Last reviewed: 16 August 2025
Key clinical features to consider when suspecting Wilson's disease in a young patient include:
- Neurological symptoms: These often present as movement disorders such as tremor, dystonia, dysarthria, and parkinsonism, typically emerging in adolescence or early adulthood.
- Psychiatric manifestations: Mood disturbances, behavioural changes, cognitive decline, and psychosis can be early or prominent features.

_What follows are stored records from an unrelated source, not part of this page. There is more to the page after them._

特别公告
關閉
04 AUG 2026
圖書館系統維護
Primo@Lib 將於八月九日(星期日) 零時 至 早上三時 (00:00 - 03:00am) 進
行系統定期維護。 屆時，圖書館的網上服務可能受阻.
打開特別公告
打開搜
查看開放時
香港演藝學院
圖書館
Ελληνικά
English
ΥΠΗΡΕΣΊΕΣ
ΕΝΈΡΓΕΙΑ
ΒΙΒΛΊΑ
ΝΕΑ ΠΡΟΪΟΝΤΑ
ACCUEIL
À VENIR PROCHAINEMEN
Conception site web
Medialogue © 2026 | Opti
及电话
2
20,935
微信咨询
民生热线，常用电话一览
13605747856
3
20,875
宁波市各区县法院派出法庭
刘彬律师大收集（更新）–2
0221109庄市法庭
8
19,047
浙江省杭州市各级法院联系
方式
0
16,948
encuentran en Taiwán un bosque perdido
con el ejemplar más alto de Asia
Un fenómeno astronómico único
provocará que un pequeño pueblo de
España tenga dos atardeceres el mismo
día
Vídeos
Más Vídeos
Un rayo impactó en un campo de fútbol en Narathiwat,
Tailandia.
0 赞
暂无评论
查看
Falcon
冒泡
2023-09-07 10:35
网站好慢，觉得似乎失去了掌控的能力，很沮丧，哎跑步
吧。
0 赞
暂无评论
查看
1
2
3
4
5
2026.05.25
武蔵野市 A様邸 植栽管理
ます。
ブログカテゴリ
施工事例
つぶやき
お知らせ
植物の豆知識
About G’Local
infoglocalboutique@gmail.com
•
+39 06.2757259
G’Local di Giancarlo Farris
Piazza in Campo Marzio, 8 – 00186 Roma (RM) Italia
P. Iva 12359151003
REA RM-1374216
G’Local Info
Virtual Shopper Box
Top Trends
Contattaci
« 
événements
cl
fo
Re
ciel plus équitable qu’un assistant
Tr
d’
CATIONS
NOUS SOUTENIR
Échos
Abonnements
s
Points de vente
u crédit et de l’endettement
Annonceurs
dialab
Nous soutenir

- Hepatic involvement: Signs range from asymptomatic liver enzyme abnormalities to acute hepatitis, chronic liver disease, or fulminant hepatic failure, often in younger patients.
- Ophthalmological signs: The presence of Kayser-Fleischer rings—brownish or greenish rings at the corneal margin—is a hallmark and important diagnostic clue.
- Haematological and renal features: Less commonly, haemolytic anaemia and renal tubular dysfunction may be present.
- Family history: A positive family history of Wilson's disease or unexplained liver or neurological disease in relatives supports suspicion.
These features reflect the multisystem nature of Wilson's disease and should prompt further biochemical and genetic testing to confirm diagnosis and initiate treatment promptly 1 (Ferenci, 2004; Rosencrantz and Schilsky, 2011; European Association for the Study of the Liver, 2025).
Key References
- CG100 - Alcohol-use disorders: diagnosis and management of physical complications
- CG71 - Familial hypercholesterolaemia: identification and management
- (Ferenci, 2004): Pathophysiology and clinical features of Wilson disease.
- (Rosencrantz and Schilsky, 2011): Wilson disease: pathogenesis and clinical considerations in diagnosis and treatment.
- (European Association for the Study of the Liver, 2025): EASL-ERN Clinical Practice Guidelines on Wilson's disease.